Mais à travers ce système chaotique, André a eu la chance d’avoir des médecins dévoués, deux psychiatres et une neurologue. Je ne sais pas ce que j’aurais fait sans eux. J’ai aussi découvert la psychiatrie, un univers nébuleux dominé par le dosage délicat des pilules sans lesquelles les patients risquent de devenir dangereux. Je me suis souvent sentie seule, abandonnée par le système lorsqu’André faisait des crises et menaçait de me tuer. Vers qui me tourner pour obtenir de l’aide ? Dieu merci, le 911 existe.


 

Je voulais me débarrasser de la dictature des faits, je ressentais le besoin viscéral de me sentir libre d’inventer, sans avoir à vérifier mille microdétails.


 

Votre roman raconte une histoire de maladie et de mort, mais il s’agit également d’une grande histoire d’amour.
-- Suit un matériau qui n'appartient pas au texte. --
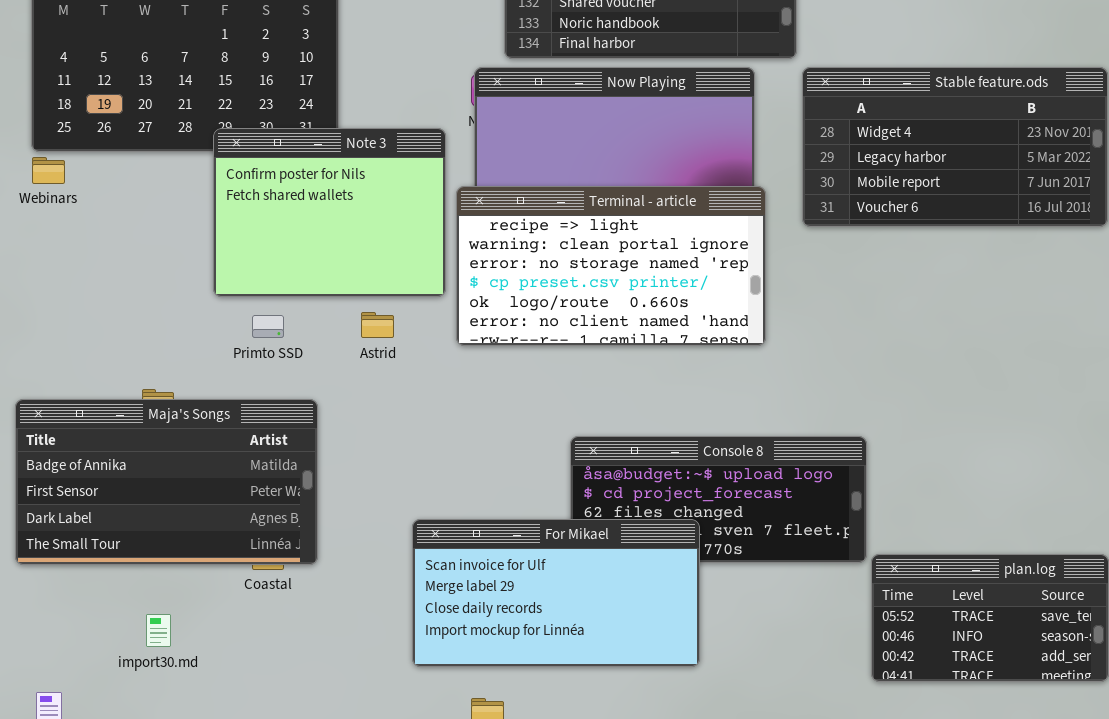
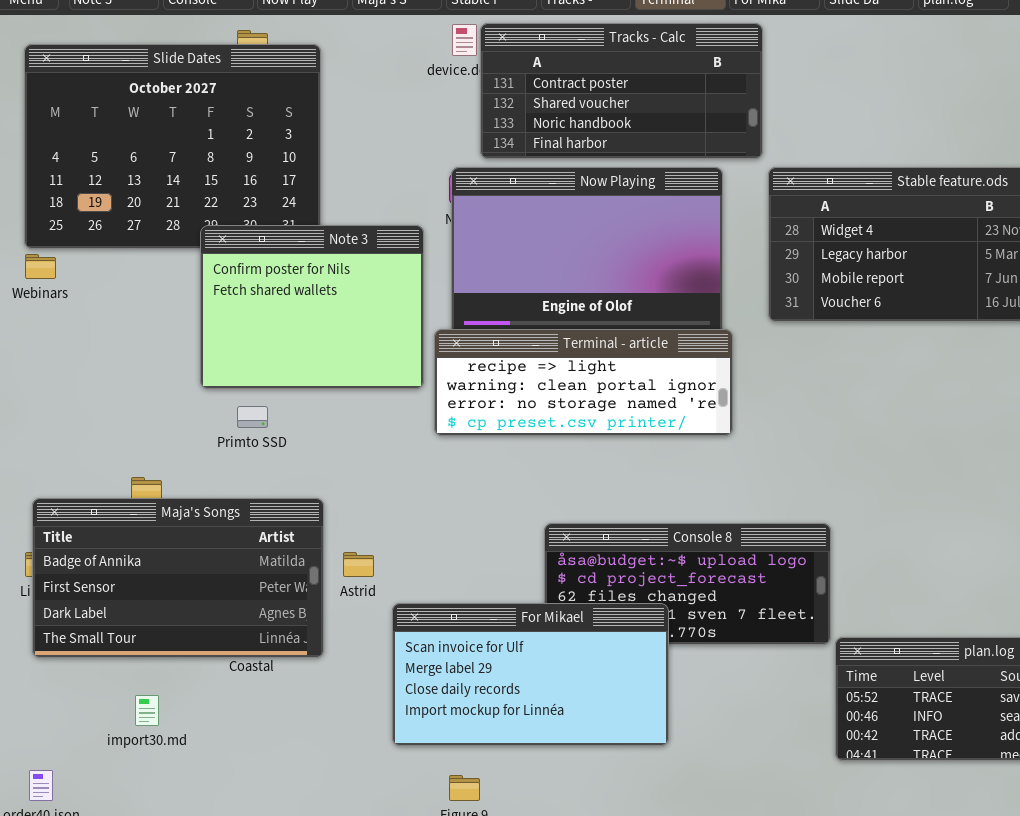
Terminal - article: [456,186,766,346] -> [434,329,733,436], resized
Astrid: [361,312,394,338] -> [343,552,374,577], moved
Maja's Songs: [15,399,318,565] -> [32,498,324,658], moved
Toutefois, là encore, la société et ses règles semblent souvent en dissonance avec ce que vivent les gens. Pourquoi, croyez-vous, nos institutions nous ressemblent-elles si peu ?

J’ignore pour les autres, mais moi, je n’ai jamais cru au mariage. Je ne me suis jamais mariée, car je n’avais pas besoin de la bénédiction de l’État, encore moins celle de l’Église, pour aimer quelqu’un et rester avec lui pour le meilleur et pour le pire, comme le veut la formule consacrée. Et le pire, je l’ai connu dans les dernières années de la vie d’André. Ça, c’est le premier niveau. Le deuxième, c’est cette pression sociale à peine subtile pour qu’un couple vive ensemble. J’ai longtemps refusé de céder à cette pression. J’ai non seulement rejeté la conjugalité classique, mais aussi la famille recomposée, toi, moi, ton fils, ma fille, tous ensemble sous le même toit. André me suppliait de vivre avec lui. Plus je résistais, plus il s’acharnait jusqu’à frôler la tyrannie conjugale. Je ne voulais pas vivre avec lui et son fils, point, non par principe ou au nom d’une quelconque idéologie, mais parce que j’étais une vieille fille et que je m’assumais. Trop, me disait André à la blague. Et j’ai résisté… jusqu’à ce que ma fille soit assez grande pour vivre en appartement.

Mes amis et ma famille ne me jugeaient pas, mais la société, oui. Le gouvernement ne m’a pas spontanément accordé le statut de veuve après la mort d’André. Comme nous ne vivions pas sous le même toit, nous n’étions pas un « vrai » couple, ce qui m’excluait des avantages financiers liés au veuvage, comme si je n’étais pas une veuve, une vraie, sauf que ma peine, elle, était bien réelle.